Introduction Endoscopic images saved on the Electronic Reporting System are the only visible representation of completeness of examination and pathological findings. Together with the endoscopy report these become the only reference for other clinicians not present at the original endoscopy on which to base further decisions. Given the importance of these images, we aimed to develop a systematic scoring system for quality of images recorded at endoscopy and to validate this Recorded Image Quality Index (RIQI) scoring system

Methods We searched the HICCS Endoscopic Reporting System for all colonoscopists performing regular colonoscopy (n = 11). All procedures performed between July and December 2015 were identified (screening cases were excluded). All images and the endoscopy report for the first 10 cases with pathological findings for each colonoscopist were obtained, ordered into folders and data anonymised. A RIQI scoresheet was devised assessing 4 domains (Representation (REP), Image Labelling (LAB), Caecal landmarks (CL) and Image Quality (QUAL)) and rating the utility (U) of the information set further decision-making. 110 image sets were scored by 3 independent assessors. Cohen’s kappa values for intra observer variation were calculated each domain. Correlation between domain and utility scores was calculated using Cohen’s kappa values for inter-rater agreement (IRA); these informed the score weighting in the final RIQI tool.
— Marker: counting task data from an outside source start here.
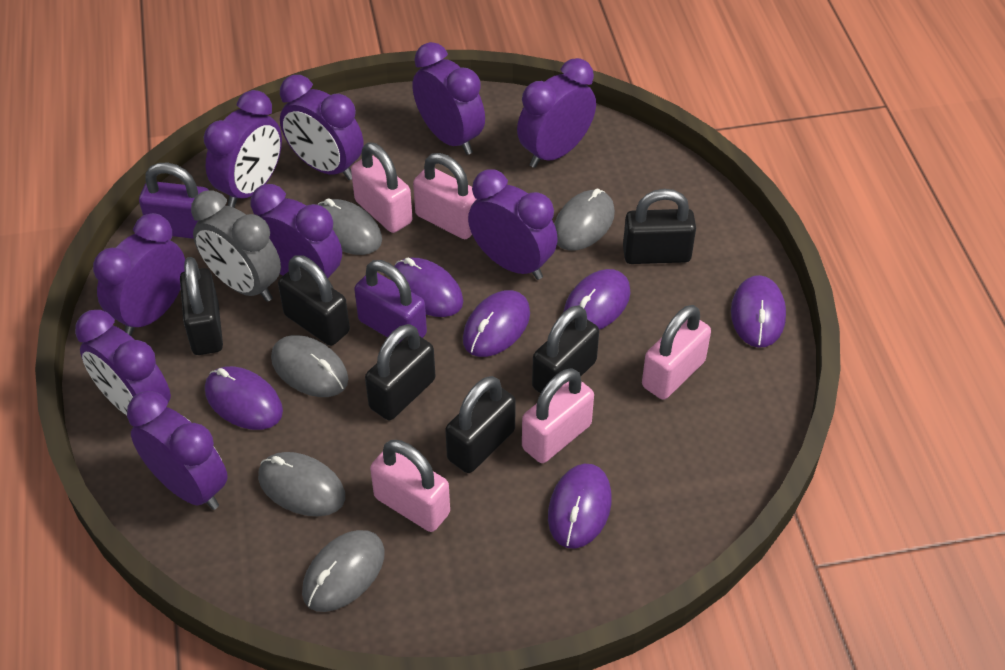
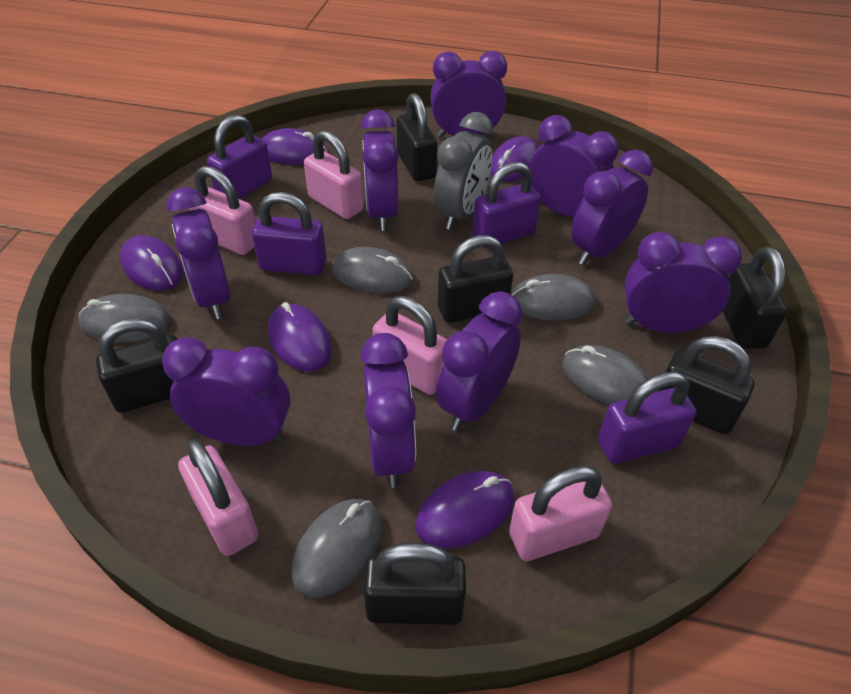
purple mouse: [205,366,283,430] [390,258,463,317] [463,290,530,357] [548,464,612,549] [564,269,630,330] [731,275,786,348] = 6 -> [120,235,183,291] [262,128,327,165] [268,302,332,372] [415,471,514,549] [490,136,539,182] = 5
purple padlock: [139,163,209,239] [354,260,427,342] = 2 -> [207,114,272,199] [252,192,327,275] [472,162,541,248] [598,372,696,464] = 4

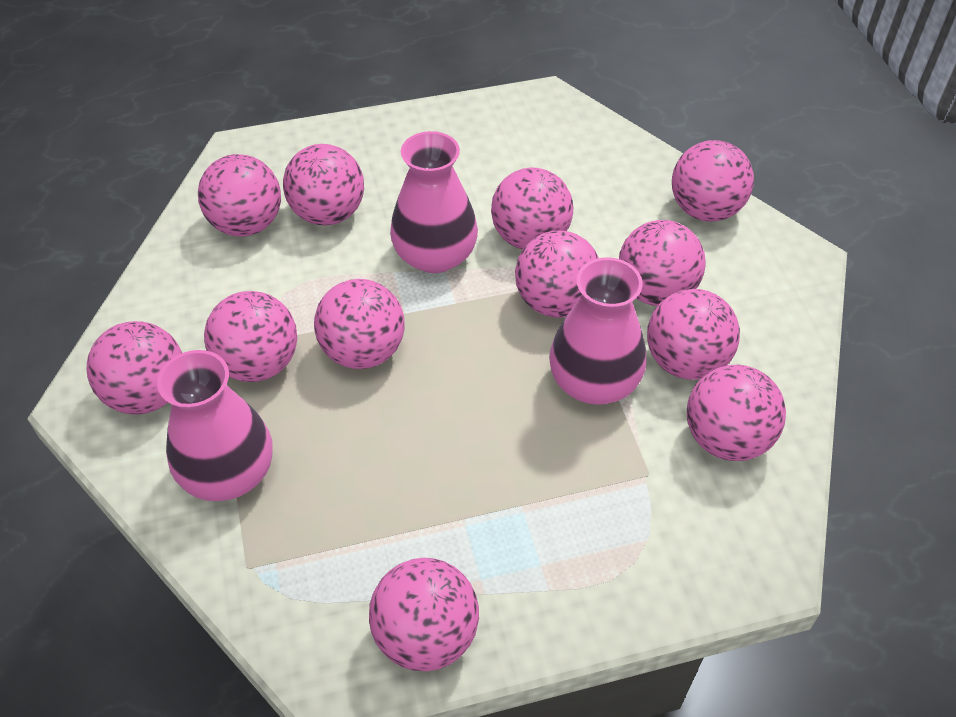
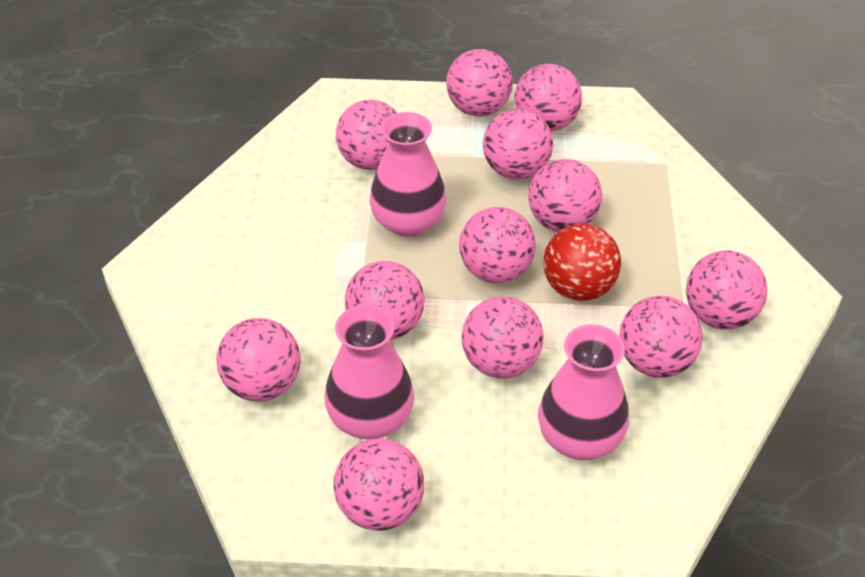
red ball: none = 0 -> [543,224,621,301] = 1

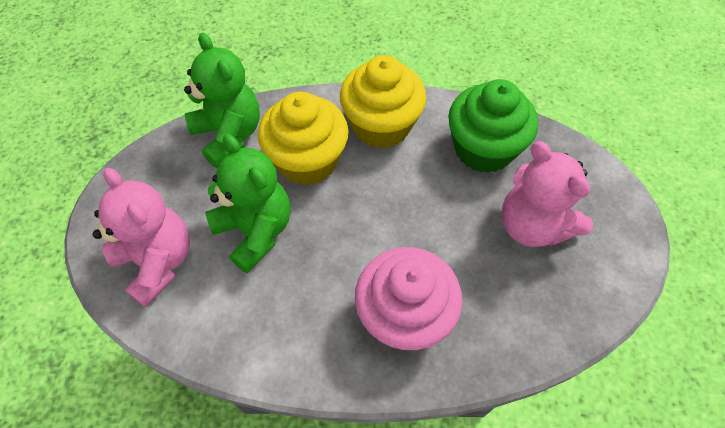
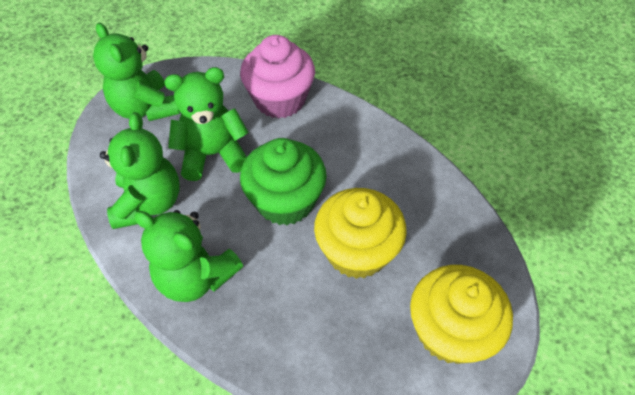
green teddy bear: [184,33,260,168] [205,134,291,273] = 2 -> [93,23,180,121] [100,112,180,229] [134,210,243,302] [164,67,249,181] = 4
pink teddy bear: [93,168,190,307] [502,141,593,247] = 2 -> none = 0

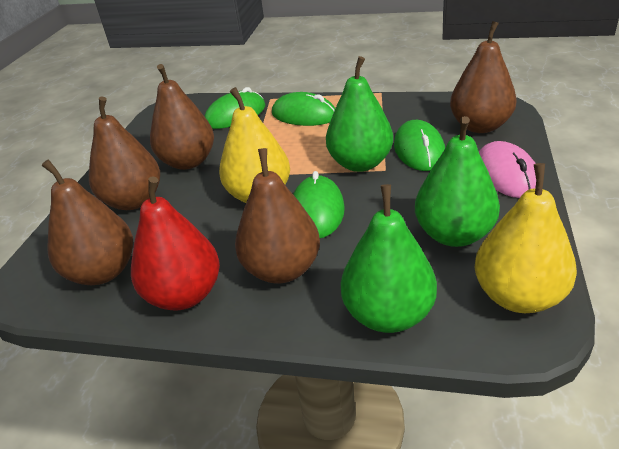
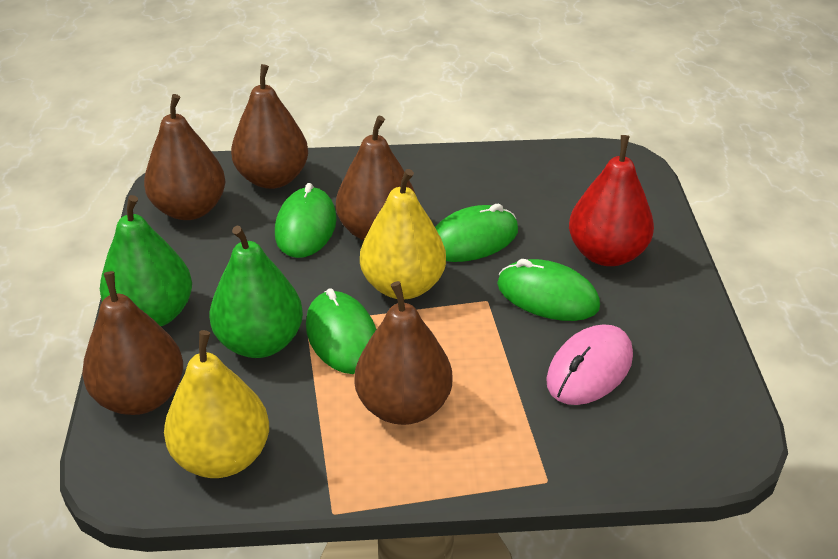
green pear: [326,56,393,172] [341,184,437,333] [415,116,500,247] = 3 -> [100,195,192,326] [210,226,303,358] = 2

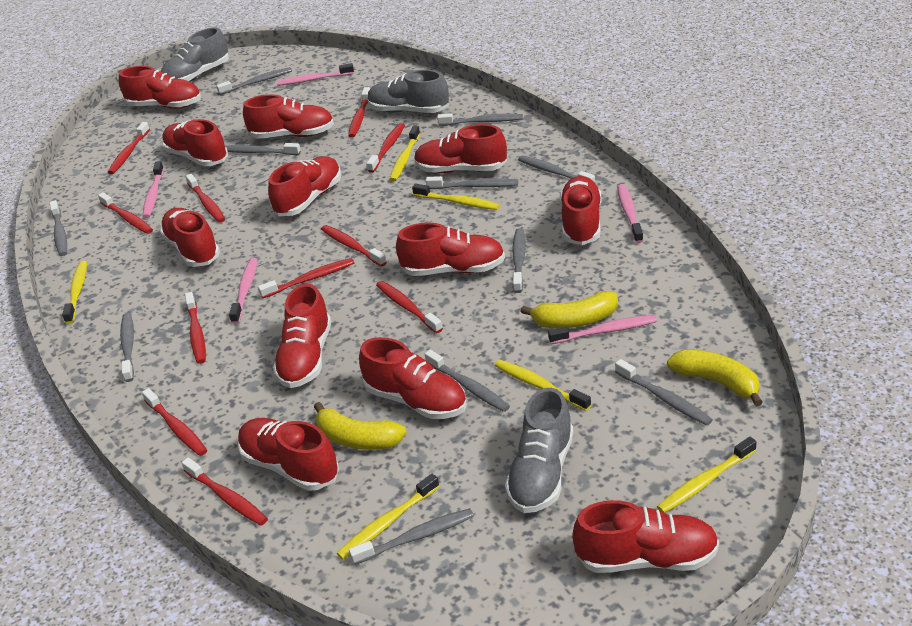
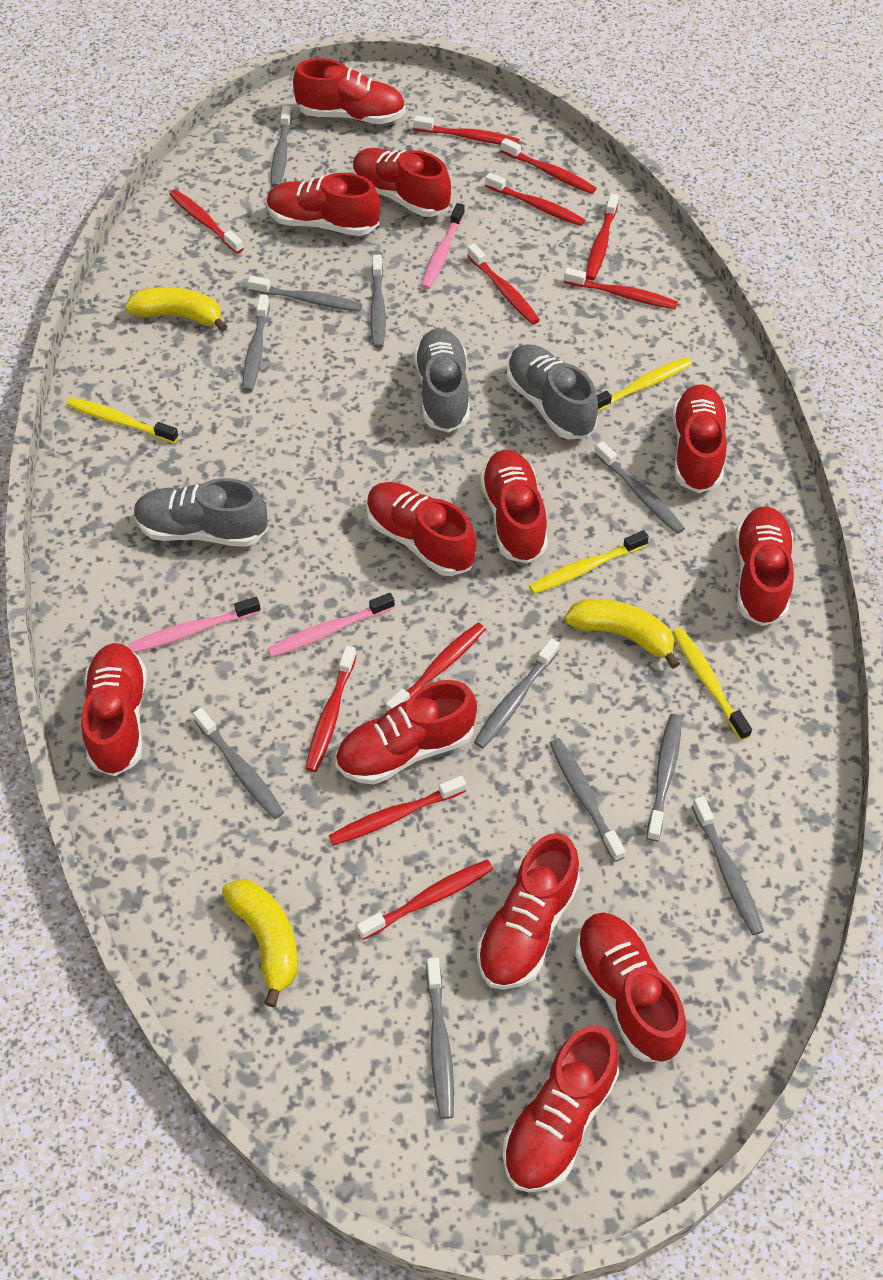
pink toothbrush: [143,161,164,218] [229,258,258,324] [277,63,354,86] [548,315,657,344] [617,184,643,243] = 5 -> [128,597,261,653] [267,593,395,657] [421,203,465,289] = 3
yellow toothbrush: [62,261,87,324] [337,474,440,560] [389,126,420,181] [412,184,500,210] [495,360,591,411] [657,437,757,513] = 6 -> [66,397,179,443] [529,530,649,594] [597,357,692,411] [672,628,752,740] = 4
Results 110 data sets were reviewed by 3 assessors generating 330 domain scores. IRA for assessors by domain was: REP 0.53, 0.53 & 0.53 (moderate); LAB 0.82, 0.84 & 0.73 (very good); CL 0.44, 0.49 & 0.52 (moderate); QUAL 0.53, 0.39 & 0.44 (moderate). Agreement for utility scores were 0.68, 0.42 and 0.36 (good-moderate). IRA was optimal using 3 point scales (c.f. 4 or 5 point domain rating scales). REP and QUAL domains closely correlated with utility scores (r = 0.68 & 0.64) and were weighted accordingly in the final scoring system. Derived RIQI scores for each assessor correlated closely with clinical utility scores (r = 0.62, 0.63 & 0.73).

Conclusion The RIQI tool provides a method for assessing the quality of image capture across ten procedures with scores in 4 domains. The RIQI score correlates well with clinical utility of the images, with acceptable inter-rater reliability. It shows potential both as an audit and training tool to improve performance in this area of endoscopic practice.